As an alternative, organizations should always report their storage consumption as an aggregation of all unique layers that are stored in the organization. This will cause consumption of all organization summed up to be higher than the actual on-disk storage consumption of the entire registry, which is acceptable given that tenants (organization owners) benefit equally from shared layers. As a result, duplicate manifests in organizations will not cause duplicate storage consumption reporting as shown in the reproducer above. In turn, organization owners can effectively lower their storage consumption by deleting content inside their organization which will be counted against their quota, as a fair consequence of them not being able to use the deleted content anymore. Deleting content will stage the untagged manifest for garbage collection but may be withheld from permanent deletion by Time Machine. In such cases their storage consumption should still be counted agains the respective organization.

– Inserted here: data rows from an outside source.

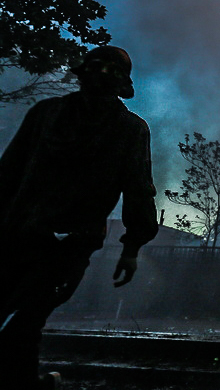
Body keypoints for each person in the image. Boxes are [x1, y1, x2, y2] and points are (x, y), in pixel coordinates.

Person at [0, 46, 159, 390]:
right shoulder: (46, 113)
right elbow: (8, 172)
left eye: (112, 71)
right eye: (97, 67)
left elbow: (138, 190)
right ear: (82, 71)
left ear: (123, 84)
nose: (102, 75)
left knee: (27, 320)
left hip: (69, 243)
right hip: (17, 233)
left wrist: (132, 246)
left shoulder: (130, 129)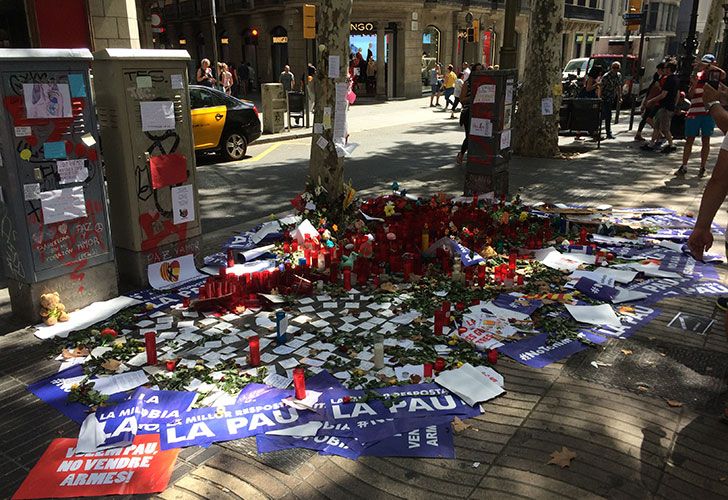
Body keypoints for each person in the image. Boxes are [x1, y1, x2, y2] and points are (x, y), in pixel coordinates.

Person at [676, 54, 725, 177]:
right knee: (690, 139)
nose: (705, 66)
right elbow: (691, 95)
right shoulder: (697, 76)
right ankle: (684, 165)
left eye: (707, 64)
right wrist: (695, 83)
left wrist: (708, 67)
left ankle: (703, 167)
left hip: (708, 113)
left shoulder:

This should be implemented in the same way for storage consumption reporting in repositories. They should report an aggregation of all unique layers that are stored inside the repository. As a result the sum of all repositories' reported consumption in an organization will be higher than the actual and reported storage consumption of that organization, which is acceptable since this exposes the organization owners to the benefit of layer sharing. At the same time it attributes the storage consumption at the repository level to the owners of each repository as they benefit equally from the stored layers. This will be important once a repository-level quota cap mechanism is implemented. This is likely going happen, since organizations are in practice shared by several tenants responsible for a distinct set of repositories inside a single organization.

Likewise, the aggregate sum of all manifest sizes in a repository will be higher than the actual repository level consumption, which is acceptable because it exposes the owner of the repository to the benefits of layer sharing. Repository owners who store software that using a common base image like UBI are not penalized for re-using that base image across repeated builds. And as owners delete content in their repositories they will be fairly attributed to the remaining content's storage consumption but the overall organization's storage might not be reduced by the same amount, if other repositories still share layers with the previously deleted content.

As a consequence, the storage consumption reporting value displays for organizations and repositories in the UI should contain additional hints that they are computed with layer sharing taken into account.

In addition, at the organization level, they should contain information about storage consumption taken up by untagged manifest held for garbage collection by the Time Machine feature and offer the ability to permanently delete those as well.